Fractivists and their silly stunts.

Democratic state legislators hoped to avoid a party schism on oil and gas issues this session, but last week fractivists were determined to divide that fragile unity in their quest for a statewide ban – even if it means calling their fellow Dems, racists.

Coloradans Against Fracking’s political stunt on the Capitol steps served as a warning of what lies ahead — silly theatrics and a 2016 ballot measure that threatens the reelection of U.S. Sen. Michael Bennet.

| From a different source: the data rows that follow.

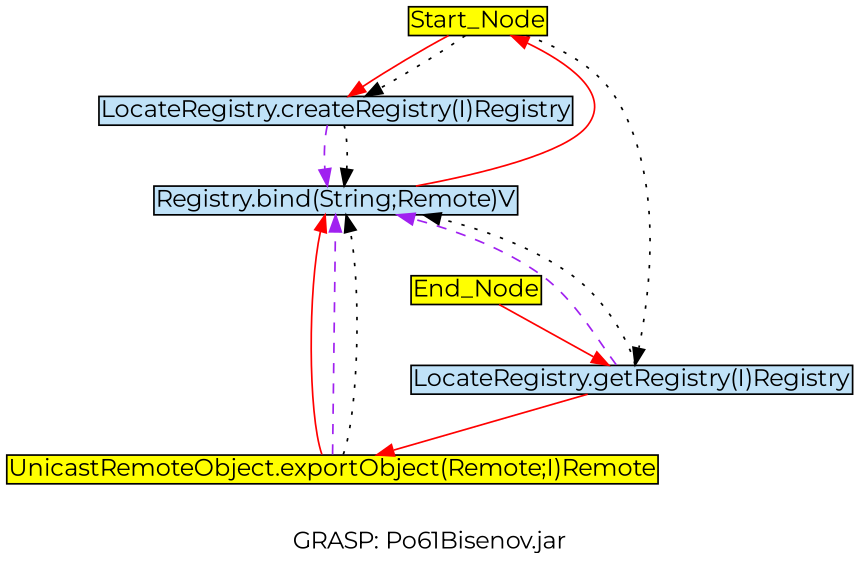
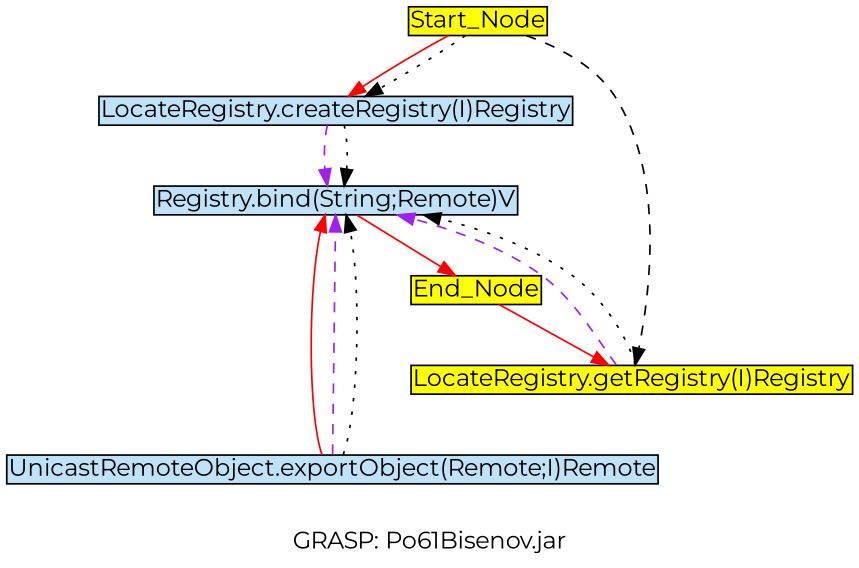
  digraph {
    fontname=Montserrat
    label="GRASP: Po61Bisenov.jar"
    node [fillcolor="#c0e2f8" fontname=Montserrat margin=0.02 shape=box style=filled]
    edge [color=red fontname=Montserrat style=solid]
    Start_Node [fillcolor=yellow height=0 width=0]
    "LocateRegistry.createRegistry(I)Registry" [height=0 width=0]
-   "LocateRegistry.getRegistry(I)Registry" [height=0 width=0]
+   "LocateRegistry.getRegistry(I)Registry" [fillcolor=yellow height=0 width=0]
    "Registry.bind(String;Remote)V" [height=0 width=0]
-   "UnicastRemoteObject.exportObject(Remote;I)Remote" [fillcolor=yellow height=0 width=0]
+   "UnicastRemoteObject.exportObject(Remote;I)Remote" [height=0 width=0]
    End_Node [fillcolor=yellow height=0 width=0]
    Start_Node -> "LocateRegistry.createRegistry(I)Registry"
    Start_Node -> "LocateRegistry.createRegistry(I)Registry" [color=black style=dotted]
-   Start_Node -> "LocateRegistry.getRegistry(I)Registry" [color=black style=dotted]
+   Start_Node -> "LocateRegistry.getRegistry(I)Registry" [color=black style=dashed]
    "LocateRegistry.createRegistry(I)Registry" -> "Registry.bind(String;Remote)V" [color=purple style=dashed]
    "LocateRegistry.createRegistry(I)Registry" -> "Registry.bind(String;Remote)V" [color=black style=dotted]
    "LocateRegistry.getRegistry(I)Registry" -> "Registry.bind(String;Remote)V" [color=purple style=dashed]
    "LocateRegistry.getRegistry(I)Registry" -> "Registry.bind(String;Remote)V" [color=black style=dotted]
-   "LocateRegistry.getRegistry(I)Registry" -> "UnicastRemoteObject.exportObject(Remote;I)Remote"
-   "Registry.bind(String;Remote)V" -> Start_Node
+   "Registry.bind(String;Remote)V" -> End_Node
    "UnicastRemoteObject.exportObject(Remote;I)Remote" -> "Registry.bind(String;Remote)V"
    "UnicastRemoteObject.exportObject(Remote;I)Remote" -> "Registry.bind(String;Remote)V" [color=purple style=dashed]
    "UnicastRemoteObject.exportObject(Remote;I)Remote" -> "Registry.bind(String;Remote)V" [color=black style=dotted]
    End_Node -> "LocateRegistry.getRegistry(I)Registry"
  }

From the Colorado Springs Gazette:

On the legislature’s last day of the 2015 session, Coloradans Against Fracking set up a mock classroom on the Capitol steps and placed dunce caps on figures portraying Democratic Gov. John Hickenlooper and the legislature. Each was given an “F” in “preventing harm to health and property caused by the Colorado oil and gas industry.”

“The State Legislature and Governor Hickenlooper have allowed gas & oil companies to continue to pollute and endanger the residents of low-income communities of color through continued fracking in northern Colorado and northeast Denver,” said Mike Roque, director of the Colorado Progressive Coaltion.

We’ve already noticed a pattern of fractivists tweaking their protest language to attract new funders. Last week is not the first time they’ve played the race card to denigrate oil and gas development in the name of “environmental justice.”

With numerous foundations like ice cream kings Ben and Jerry’s and even the EPA eager to shovel out environmental racism grants, expect to see this rhetoric strengthen like a tornado as 2016 rolls around.

One ballot measure is already in the signature-gathering stage. The Colorado Statesman says that U.S. Rep. Jared Polis is not involved, yet, and is still licking his wounds from last year’s failed effort.

 Polis agreed to pull his ballot campaign under enormous pressure from state and national Democrats, who feared the industry’s vow to spend $50 million fighting the measure would threaten Democrats up and down the ticket, starting with Udall.

Udall lost anyway, a fate that Democrats fear could befall Bennet if an anti-fracking measure makes it onto the 2016 ballot. While Polis may not fund the effort, Colorado is seen as a ripe target by national environmental groups attempting to build on the success of December’s statewide fracking ban in New York.

Will they find a financial angel, maybe from out of state? I know they’ll try,” said (Floyd) Ciruli. “I’ll be shocked if the anti-hydrocarbon folks and some of the directly affected NIMBYs wouldn’t give this a run, but from what we saw the last time, the volunteer effort did not make it.”

Warning to the Democrat Party, ignore these flakes at your own peril.